Sanıyorum Temmuz ayıydı. Vali Bey hemen her Cuma şöyle bir soruyla başlıyordu muhabbete artık; ‘Laik misin, değil misin Fahri, söyle bakalım?’ Anladığım kadarıyla başkanlığını yürüttüğüm kurul ve benle ilgili zihninde tereddütler oluşmuştu Vali Büyükakalın’ın.

Erdinç Şumnu ‘Hain Çerkezler’ Yerine ‘Yanıldılar’ Yazınca Lağvedildik

Ağustos ayından itibaren çağrılmamaya başladım, bilgi almamaya başladılar benden. Öğrendik ki, yazımı yüzde doksan bitmiş kitaba –yeniden- bir yazım kurulu oluşturulmuş Valiliğimizce. Bizim kurulun suçu ‘Yeterince Laik Olmamak’mış dedikodulara göre. Bir ihbar mektubu gidesiymiş kurul hakkında Vali Beye, anlı şanlı –şimdilerde merhum- bir gazeteci büyüğümüzden. Dernek başkanlığını da uzun süre yapan bir meslek büyüğünden.
İhbar mektubu gereği kitap didik didik edilmiş, acaba nerelerinde ‘laikliğe karşı bölümler’ var diye. Sonunda ‘çok böyyük bir suç’ bulunmuş; kurulumuzun başını yiyen de ‘Tarih bölümü’ olmuş, lâiklik tartışmalarının yoğun olduğu, Refah Partisinin İstanbul Büyükşehir Belediyesi’ni (Recep Tayyip Erdoğan), Ankara Büyükşehir Belediyesi’ni (Melih gökçek) kazandığı o günlerde. Güya Erdinç Şumnu – o inci gibi el yazısıyla -yazıp gönderdiği Adapazarı Tarihi bölümünde, Hendek’teki Çerkez Ayaklanmasını anlatırken, ayaklanmacı Çerkezlere ‘hain’ diye yazmamış da ‘yanıldılar’ yazasıymış. Kurulumuzun lağvedilme sebebi buymuş.

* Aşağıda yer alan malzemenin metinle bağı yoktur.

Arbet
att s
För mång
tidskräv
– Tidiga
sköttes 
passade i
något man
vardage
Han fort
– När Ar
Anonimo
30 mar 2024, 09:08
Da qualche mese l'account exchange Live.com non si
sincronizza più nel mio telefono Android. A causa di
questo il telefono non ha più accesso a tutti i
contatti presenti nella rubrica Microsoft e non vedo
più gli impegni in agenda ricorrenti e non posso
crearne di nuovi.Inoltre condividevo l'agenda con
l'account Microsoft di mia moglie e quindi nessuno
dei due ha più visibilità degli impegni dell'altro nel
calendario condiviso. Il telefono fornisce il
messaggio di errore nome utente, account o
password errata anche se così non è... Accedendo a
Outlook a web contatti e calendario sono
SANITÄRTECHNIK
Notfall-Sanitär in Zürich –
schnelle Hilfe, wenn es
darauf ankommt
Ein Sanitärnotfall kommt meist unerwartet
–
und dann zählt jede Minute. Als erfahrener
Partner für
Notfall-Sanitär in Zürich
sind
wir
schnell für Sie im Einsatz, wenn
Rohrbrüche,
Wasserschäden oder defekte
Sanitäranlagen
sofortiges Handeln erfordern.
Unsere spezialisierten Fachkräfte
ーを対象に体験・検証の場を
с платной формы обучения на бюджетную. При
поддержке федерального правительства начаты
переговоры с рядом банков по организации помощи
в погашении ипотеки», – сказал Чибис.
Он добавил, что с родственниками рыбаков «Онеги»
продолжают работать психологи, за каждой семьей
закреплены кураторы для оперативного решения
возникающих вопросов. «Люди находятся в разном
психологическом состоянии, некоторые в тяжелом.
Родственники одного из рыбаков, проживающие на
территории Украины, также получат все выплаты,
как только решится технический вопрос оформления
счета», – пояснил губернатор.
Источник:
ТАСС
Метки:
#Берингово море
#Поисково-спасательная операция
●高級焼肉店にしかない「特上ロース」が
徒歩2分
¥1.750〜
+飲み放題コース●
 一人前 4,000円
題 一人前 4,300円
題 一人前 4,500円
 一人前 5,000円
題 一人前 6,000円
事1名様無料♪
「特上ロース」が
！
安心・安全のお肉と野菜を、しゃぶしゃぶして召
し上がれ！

Bir Özrü ve Teşekkürü Bile Çok Gören Vali

Devlet bu; bizimle çalışır çalışmaz… Kimle çalışacağına, ne kadar süreyle çalışacağına elbette o karar verir. Hiç yorum yapmam, yapamam. Kızamam da. Tek üzüntüm şu olmuştu: Beş ay süreyle gece gündüz çalıştığımız bir kitap hakkında her Cuma benden bir saat bilgiler alan devlet büyüğümüz (Vali Erdinç Büyükakalın), nezaketen bir telefon edip de ‘kendimize has bir nedenle kurulunuzu lağvediyoruz, bu kitap için yüze yakın toplantı yapan size ve arkadaşlarınıza teşekkür ediyorum’ dese, bir yeri mi eksilirdi, bir şey mi kaybederdi. Zarafet, nezaket bu kadar da mı eksildi bu memlekette?
Allah büyük, -Gayretullah’a dokunmuş olmalı bazı yaptıkları-; birkaç yıl içinde Vali Büyükakalın’ı merkeze aldılar. Muhtemelen lağvımızdan iki –belki üç- yaz sonrası Üsküdar’da Mihrimah Sultan Camii önünde, iki eski dost olarak, Erdinç Büyükakalın’la karşılaştık, yüz yüze geldik. Sevgiyle ve mahcubiyetle bakıyordu, laf atmamı bekledi. Elimde olmadan öfkeyle bakmıştım; öfkeyle ateşlenmiş lav parçalarıydı sanki bakışlarım; bakışlarım karşısında daha da üzüldüğüne, suratını ekşittiğine, bakışlarını çarçabuk başka tarafa çevirdiğine (galiba birisini bekliyordu) yürüyüp gittiğine şahit oldum. Allah daha bu dünyada göstermişti, haklılığımızı; şükürler olsun!